After winning the Atlantic Sun tournament, the school started thinking about tickets for next year even though it had only sold out about half of its Alico Arena, which has a capacity of 4,500. New inventory was unveiled, including 30 courtside seats, with the school asking for a minimum $5,000 donation for each of the 10 seats closest to center court.

Even though the school started selling season tickets for next year, they recently offered a $50 deposit option, which would allow someone to get on the list should they not want to make the full commitment now. The hope is to get more people thinking about next season now, especially as the volume of older fans heading north for the spring and summer increases.

Kavanagh said the athletic department received 23 deposits at Monday's pep rally alone.

"We could sell out quickly," Kavanagh said. "We'll allow people who had seats last year to come back in their same seats until June 30, but after that, there will be a line to get in."

Another source of revenue could be the team's banquet, which was scheduled for this upcoming Tuesday, but has been pushed back due to the tournament run.

FGCU will eventually see some nice return from merchandise royalties. Through Tuesday, the school said it had sold $148,904 worth of Eagles gear in March compared to a little more than $20,107 during the same period of time last year.

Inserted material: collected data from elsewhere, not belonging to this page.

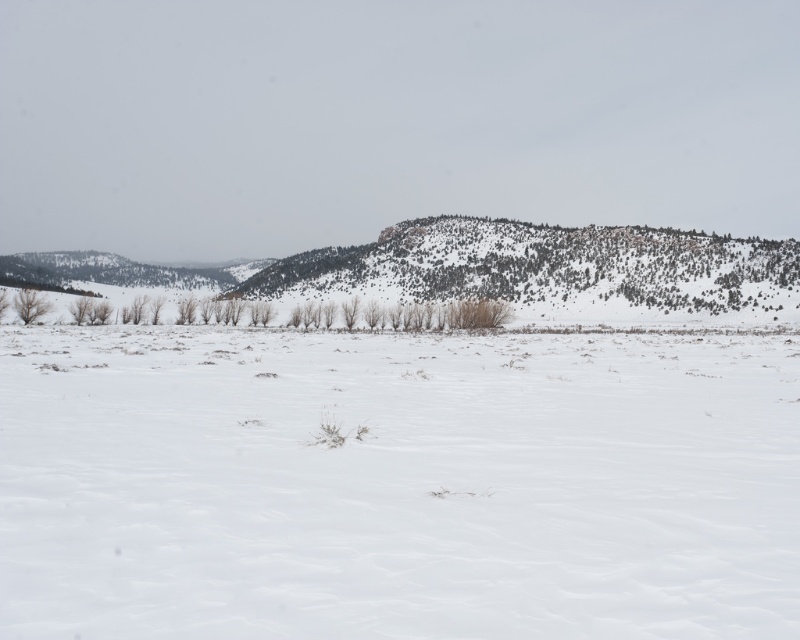
Question: Can you confirm if white fluffy snow at center is thinner than green textured hill at center?

Choices:
 (A) yes
 (B) no

Answer: (A)

Question: Does white fluffy snow at center appear under green textured hill at center?

Choices:
 (A) yes
 (B) no

Answer: (A)

Question: Which object appears farthest from the camera in this image?

Choices:
 (A) white fluffy snow at center
 (B) green textured hill at center

Answer: (B)

Question: Does white fluffy snow at center appear on the right side of green textured hill at center?

Choices:
 (A) no
 (B) yes

Answer: (A)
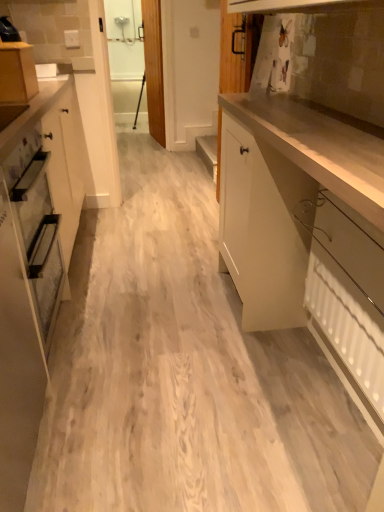
Where is `vacant region below matte wood cabinet at upper left, which is counted as the third cabinetry, starting from the right (from a real-world perspective)`? This screenshot has width=384, height=512. vacant region below matte wood cabinet at upper left, which is counted as the third cabinetry, starting from the right (from a real-world perspective) is located at coordinates [52, 268].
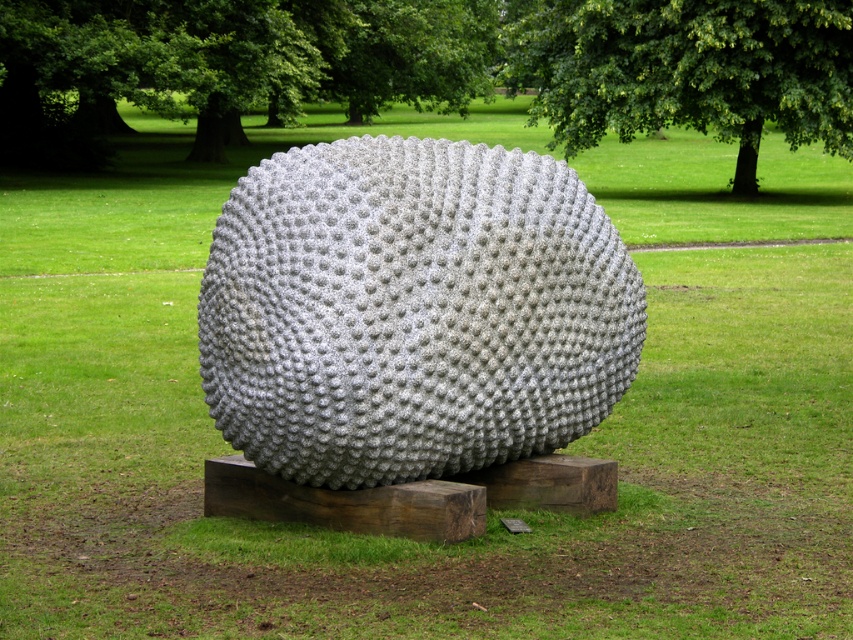
Who is higher up, sanded concrete sphere at center or green leafy tree at upper center?

green leafy tree at upper center

Is sanded concrete sphere at center closer to the viewer compared to green leafy tree at upper center?

Yes, it is in front of green leafy tree at upper center.

Is point (335, 333) more distant than point (798, 4)?

No.

Locate an element on the screen. Image resolution: width=853 pixels, height=640 pixels. sanded concrete sphere at center is located at coordinates (412, 310).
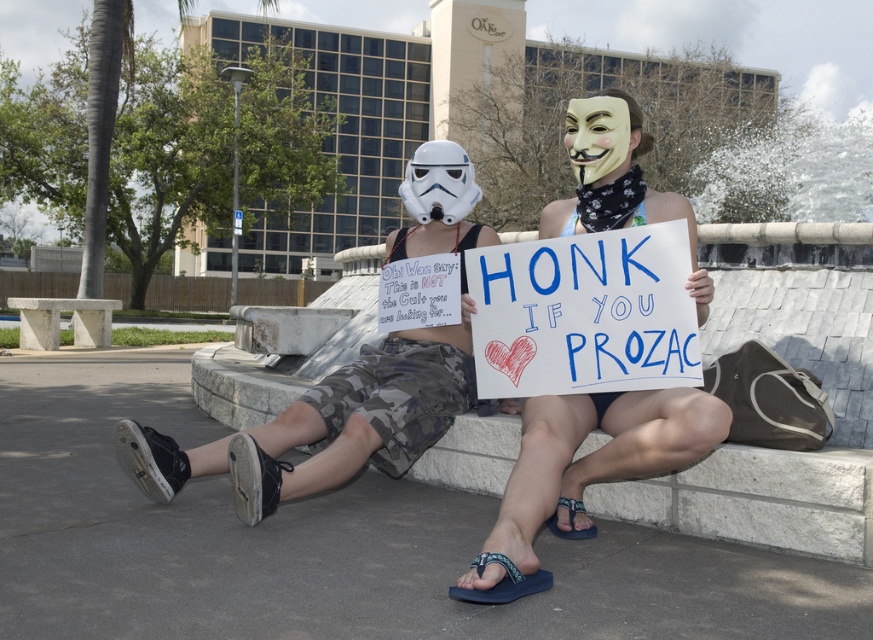
What is the exact coordinate of the camouflage shorts at center?

The camouflage shorts at center is located at point (x=583, y=470).

You are a photographer standing at the camera position. You want to take a closeup photo of the point at coordinate (x=675, y=419). The camera has a focal length of 50mm. What is the minimum distance in feet you need to move forward to focus on that point?

The point at coordinate (x=675, y=419) is 9.87 feet away from the camera. To focus on this point, the photographer must be at least 9.87 feet away from the point, so they need to move forward to that distance. However, since the camera is already at the current position, the photographer doesn not need to move forward. The minimum distance required is 9.87 feet, so they should ensure they are exactly at that distance.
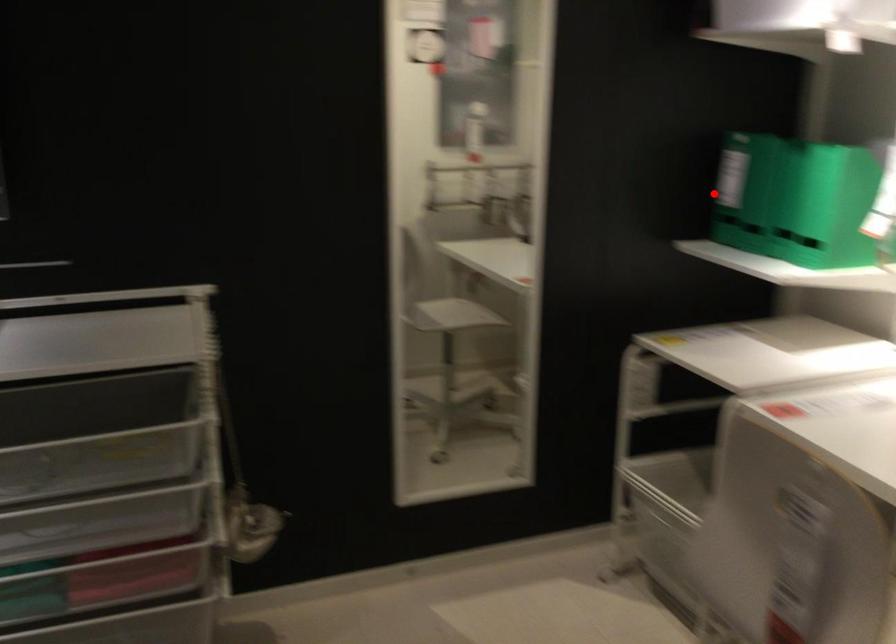
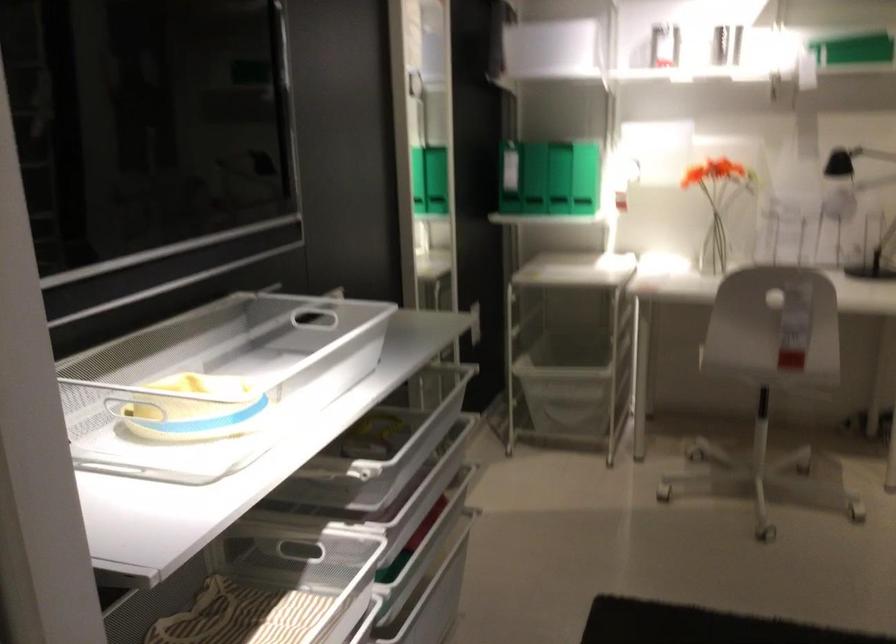
Question: I am providing you with two images of the same scene from different viewpoints. Image1 has a red point marked. In image2, the corresponding 3D location appears at what relative position? Reply with the corresponding letter.

Choices:
 (A) Closer
 (B) Farther

Answer: (B)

"I'd go to the local Dick's Sporting Goods and see Florida, Florida State and Miami gear and I wouldn't see FGCU and we're the local team," Kavanagh said. "Now these stores are dying to get our logo on the shelves."

Kavanagh says he has no doubt that the university, which opened for classes in 1997, will reap tremendous benefits from its tournament run. "I'm sure we're going to see the 'Flutie Effect,' where the applications in and out of state are going to skyrocket," he said.